**PROBLEM REQUIREMENTS**
Every line of the entries below that includes "molecular" belongs in the answer, copied as written.

**SOURCE DATA**
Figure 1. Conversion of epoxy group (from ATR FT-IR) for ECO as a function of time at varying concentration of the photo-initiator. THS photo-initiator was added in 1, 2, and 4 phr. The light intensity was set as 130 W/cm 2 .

...

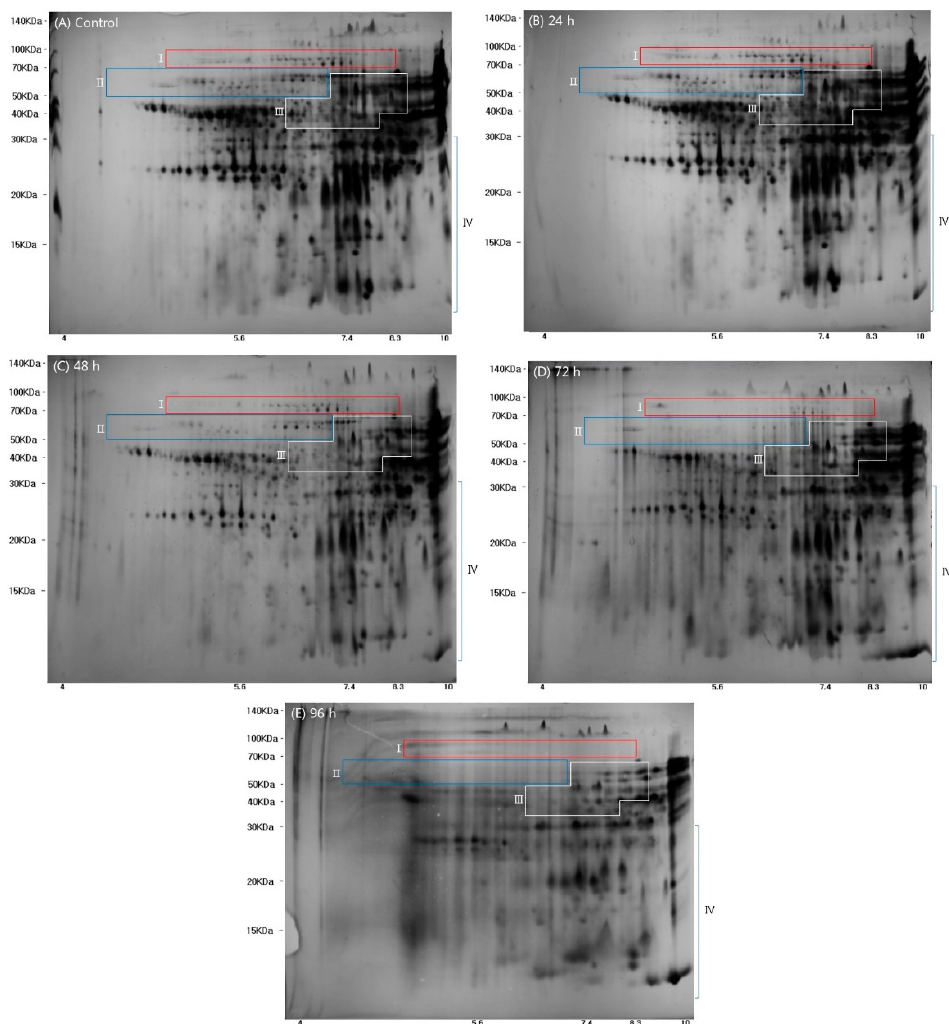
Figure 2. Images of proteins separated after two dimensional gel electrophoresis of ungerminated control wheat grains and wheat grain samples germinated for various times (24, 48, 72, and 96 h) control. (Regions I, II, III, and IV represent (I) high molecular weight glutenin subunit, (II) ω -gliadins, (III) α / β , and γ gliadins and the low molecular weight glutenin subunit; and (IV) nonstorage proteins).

==

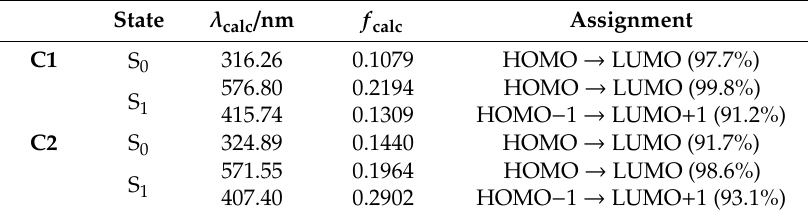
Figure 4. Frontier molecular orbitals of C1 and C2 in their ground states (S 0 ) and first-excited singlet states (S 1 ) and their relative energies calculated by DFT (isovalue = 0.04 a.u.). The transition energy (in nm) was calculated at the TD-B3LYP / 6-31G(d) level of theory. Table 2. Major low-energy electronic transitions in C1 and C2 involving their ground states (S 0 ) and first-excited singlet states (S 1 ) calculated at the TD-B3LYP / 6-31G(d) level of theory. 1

**OUTPUT BELOW**
Figure 2. Images of proteins separated after two dimensional gel electrophoresis of ungerminated control wheat grains and wheat grain samples germinated for various times (24, 48, 72, and 96 h) control. (Regions I, II, III, and IV represent (I) high molecular weight glutenin subunit, (II) ω -gliadins, (III) α / β , and γ gliadins and the low molecular weight glutenin subunit; and (IV) nonstorage proteins).
Figure 4. Frontier molecular orbitals of C1 and C2 in their ground states (S 0 ) and first-excited singlet states (S 1 ) and their relative energies calculated by DFT (isovalue = 0.04 a.u.). The transition energy (in nm) was calculated at the TD-B3LYP / 6-31G(d) level of theory. Table 2. Major low-energy electronic transitions in C1 and C2 involving their ground states (S 0 ) and first-excited singlet states (S 1 ) calculated at the TD-B3LYP / 6-31G(d) level of theory. 1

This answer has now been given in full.